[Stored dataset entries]
..........
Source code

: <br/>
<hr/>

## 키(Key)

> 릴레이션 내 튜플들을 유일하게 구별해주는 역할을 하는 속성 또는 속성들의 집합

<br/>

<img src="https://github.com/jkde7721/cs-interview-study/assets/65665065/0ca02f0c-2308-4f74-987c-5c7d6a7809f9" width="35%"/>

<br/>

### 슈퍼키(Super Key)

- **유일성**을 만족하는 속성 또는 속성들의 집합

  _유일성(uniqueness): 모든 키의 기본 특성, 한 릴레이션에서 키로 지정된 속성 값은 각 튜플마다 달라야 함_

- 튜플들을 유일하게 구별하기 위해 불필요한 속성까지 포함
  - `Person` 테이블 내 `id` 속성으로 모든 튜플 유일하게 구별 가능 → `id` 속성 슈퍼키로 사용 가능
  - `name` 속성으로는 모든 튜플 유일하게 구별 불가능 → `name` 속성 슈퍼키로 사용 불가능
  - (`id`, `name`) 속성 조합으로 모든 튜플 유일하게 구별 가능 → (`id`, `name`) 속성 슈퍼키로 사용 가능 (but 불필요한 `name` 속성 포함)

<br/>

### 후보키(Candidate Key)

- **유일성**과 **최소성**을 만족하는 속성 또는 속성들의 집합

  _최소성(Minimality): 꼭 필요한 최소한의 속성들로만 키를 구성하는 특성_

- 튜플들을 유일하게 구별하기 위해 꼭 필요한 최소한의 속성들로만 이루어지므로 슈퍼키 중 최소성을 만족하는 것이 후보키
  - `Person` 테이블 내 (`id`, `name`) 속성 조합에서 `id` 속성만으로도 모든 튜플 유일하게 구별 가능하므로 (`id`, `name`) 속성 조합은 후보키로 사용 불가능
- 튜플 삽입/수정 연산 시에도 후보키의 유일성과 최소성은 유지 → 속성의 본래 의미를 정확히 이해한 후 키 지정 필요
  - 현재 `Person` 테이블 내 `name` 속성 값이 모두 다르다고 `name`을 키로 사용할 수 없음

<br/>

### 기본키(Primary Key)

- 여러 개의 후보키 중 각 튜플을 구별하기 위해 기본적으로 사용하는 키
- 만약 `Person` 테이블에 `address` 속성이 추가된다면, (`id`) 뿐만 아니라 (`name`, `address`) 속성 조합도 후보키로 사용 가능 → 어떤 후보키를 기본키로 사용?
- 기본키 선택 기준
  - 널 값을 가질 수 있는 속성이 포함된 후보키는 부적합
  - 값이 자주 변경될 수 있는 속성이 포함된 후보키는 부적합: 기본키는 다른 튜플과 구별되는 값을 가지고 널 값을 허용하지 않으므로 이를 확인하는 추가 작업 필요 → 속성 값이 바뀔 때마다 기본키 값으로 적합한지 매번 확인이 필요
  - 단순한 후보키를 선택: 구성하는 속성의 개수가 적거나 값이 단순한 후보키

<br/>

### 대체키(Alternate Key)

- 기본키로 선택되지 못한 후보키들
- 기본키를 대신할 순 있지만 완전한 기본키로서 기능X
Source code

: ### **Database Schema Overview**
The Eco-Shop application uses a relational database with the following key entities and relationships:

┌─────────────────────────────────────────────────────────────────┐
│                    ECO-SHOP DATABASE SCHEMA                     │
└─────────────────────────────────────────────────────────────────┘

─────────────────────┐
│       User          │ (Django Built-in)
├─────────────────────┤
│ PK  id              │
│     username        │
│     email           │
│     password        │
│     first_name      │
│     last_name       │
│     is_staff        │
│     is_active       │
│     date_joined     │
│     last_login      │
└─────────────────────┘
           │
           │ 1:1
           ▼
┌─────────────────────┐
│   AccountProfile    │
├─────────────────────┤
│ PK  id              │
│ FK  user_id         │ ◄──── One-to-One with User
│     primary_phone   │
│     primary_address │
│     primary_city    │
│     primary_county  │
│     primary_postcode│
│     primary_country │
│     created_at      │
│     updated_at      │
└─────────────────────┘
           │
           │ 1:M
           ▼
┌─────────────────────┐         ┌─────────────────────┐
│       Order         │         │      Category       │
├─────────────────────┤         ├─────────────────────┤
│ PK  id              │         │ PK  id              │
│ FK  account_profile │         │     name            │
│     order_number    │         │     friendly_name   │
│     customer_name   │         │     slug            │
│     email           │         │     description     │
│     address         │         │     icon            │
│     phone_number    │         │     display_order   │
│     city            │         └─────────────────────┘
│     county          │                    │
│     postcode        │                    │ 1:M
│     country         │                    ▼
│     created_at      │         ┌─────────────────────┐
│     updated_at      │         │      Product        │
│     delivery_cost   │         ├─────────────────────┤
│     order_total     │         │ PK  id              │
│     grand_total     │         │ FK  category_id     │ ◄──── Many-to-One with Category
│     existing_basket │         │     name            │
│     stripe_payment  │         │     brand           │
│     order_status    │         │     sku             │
..........
*PROBLEM REQUIREMENTS*: Transcribe all of the material above line for line, keeping every character, space, and symbol unchanged.

*RESPONSE AREA*:
Source code

: <br/>
<hr/>

## 키(Key)

> 릴레이션 내 튜플들을 유일하게 구별해주는 역할을 하는 속성 또는 속성들의 집합

<br/>

<img src="https://github.com/jkde7721/cs-interview-study/assets/65665065/0ca02f0c-2308-4f74-987c-5c7d6a7809f9" width="35%"/>

<br/>

### 슈퍼키(Super Key)

- **유일성**을 만족하는 속성 또는 속성들의 집합

  _유일성(uniqueness): 모든 키의 기본 특성, 한 릴레이션에서 키로 지정된 속성 값은 각 튜플마다 달라야 함_

- 튜플들을 유일하게 구별하기 위해 불필요한 속성까지 포함
  - `Person` 테이블 내 `id` 속성으로 모든 튜플 유일하게 구별 가능 → `id` 속성 슈퍼키로 사용 가능
  - `name` 속성으로는 모든 튜플 유일하게 구별 불가능 → `name` 속성 슈퍼키로 사용 불가능
  - (`id`, `name`) 속성 조합으로 모든 튜플 유일하게 구별 가능 → (`id`, `name`) 속성 슈퍼키로 사용 가능 (but 불필요한 `name` 속성 포함)

<br/>

### 후보키(Candidate Key)

- **유일성**과 **최소성**을 만족하는 속성 또는 속성들의 집합

  _최소성(Minimality): 꼭 필요한 최소한의 속성들로만 키를 구성하는 특성_

- 튜플들을 유일하게 구별하기 위해 꼭 필요한 최소한의 속성들로만 이루어지므로 슈퍼키 중 최소성을 만족하는 것이 후보키
  - `Person` 테이블 내 (`id`, `name`) 속성 조합에서 `id` 속성만으로도 모든 튜플 유일하게 구별 가능하므로 (`id`, `name`) 속성 조합은 후보키로 사용 불가능
- 튜플 삽입/수정 연산 시에도 후보키의 유일성과 최소성은 유지 → 속성의 본래 의미를 정확히 이해한 후 키 지정 필요
  - 현재 `Person` 테이블 내 `name` 속성 값이 모두 다르다고 `name`을 키로 사용할 수 없음

<br/>

### 기본키(Primary Key)

- 여러 개의 후보키 중 각 튜플을 구별하기 위해 기본적으로 사용하는 키
- 만약 `Person` 테이블에 `address` 속성이 추가된다면, (`id`) 뿐만 아니라 (`name`, `address`) 속성 조합도 후보키로 사용 가능 → 어떤 후보키를 기본키로 사용?
- 기본키 선택 기준
  - 널 값을 가질 수 있는 속성이 포함된 후보키는 부적합
  - 값이 자주 변경될 수 있는 속성이 포함된 후보키는 부적합: 기본키는 다른 튜플과 구별되는 값을 가지고 널 값을 허용하지 않으므로 이를 확인하는 추가 작업 필요 → 속성 값이 바뀔 때마다 기본키 값으로 적합한지 매번 확인이 필요
  - 단순한 후보키를 선택: 구성하는 속성의 개수가 적거나 값이 단순한 후보키

<br/>

### 대체키(Alternate Key)

- 기본키로 선택되지 못한 후보키들
- 기본키를 대신할 순 있지만 완전한 기본키로서 기능X
Source code

: ### **Database Schema Overview**
The Eco-Shop application uses a relational database with the following key entities and relationships:

┌─────────────────────────────────────────────────────────────────┐
│                    ECO-SHOP DATABASE SCHEMA                     │
└─────────────────────────────────────────────────────────────────┘

─────────────────────┐
│       User          │ (Django Built-in)
├─────────────────────┤
│ PK  id              │
│     username        │
│     email           │
│     password        │
│     first_name      │
│     last_name       │
│     is_staff        │
│     is_active       │
│     date_joined     │
│     last_login      │
└─────────────────────┘
           │
           │ 1:1
           ▼
┌─────────────────────┐
│   AccountProfile    │
├─────────────────────┤
│ PK  id              │
│ FK  user_id         │ ◄──── One-to-One with User
│     primary_phone   │
│     primary_address │
│     primary_city    │
│     primary_county  │
│     primary_postcode│
│     primary_country │
│     created_at      │
│     updated_at      │
└─────────────────────┘
           │
           │ 1:M
           ▼
┌─────────────────────┐         ┌─────────────────────┐
│       Order         │         │      Category       │
├─────────────────────┤         ├─────────────────────┤
│ PK  id              │         │ PK  id              │
│ FK  account_profile │         │     name            │
│     order_number    │         │     friendly_name   │
│     customer_name   │         │     slug            │
│     email           │         │     description     │
│     address         │         │     icon            │
│     phone_number    │         │     display_order   │
│     city            │         └─────────────────────┘
│     county          │                    │
│     postcode        │                    │ 1:M
│     country         │                    ▼
│     created_at      │         ┌─────────────────────┐
│     updated_at      │         │      Product        │
│     delivery_cost   │         ├─────────────────────┤
│     order_total     │         │ PK  id              │
│     grand_total     │         │ FK  category_id     │ ◄──── Many-to-One with Category
│     existing_basket │         │     name            │
│     stripe_payment  │         │     brand           │
│     order_status    │         │     sku             │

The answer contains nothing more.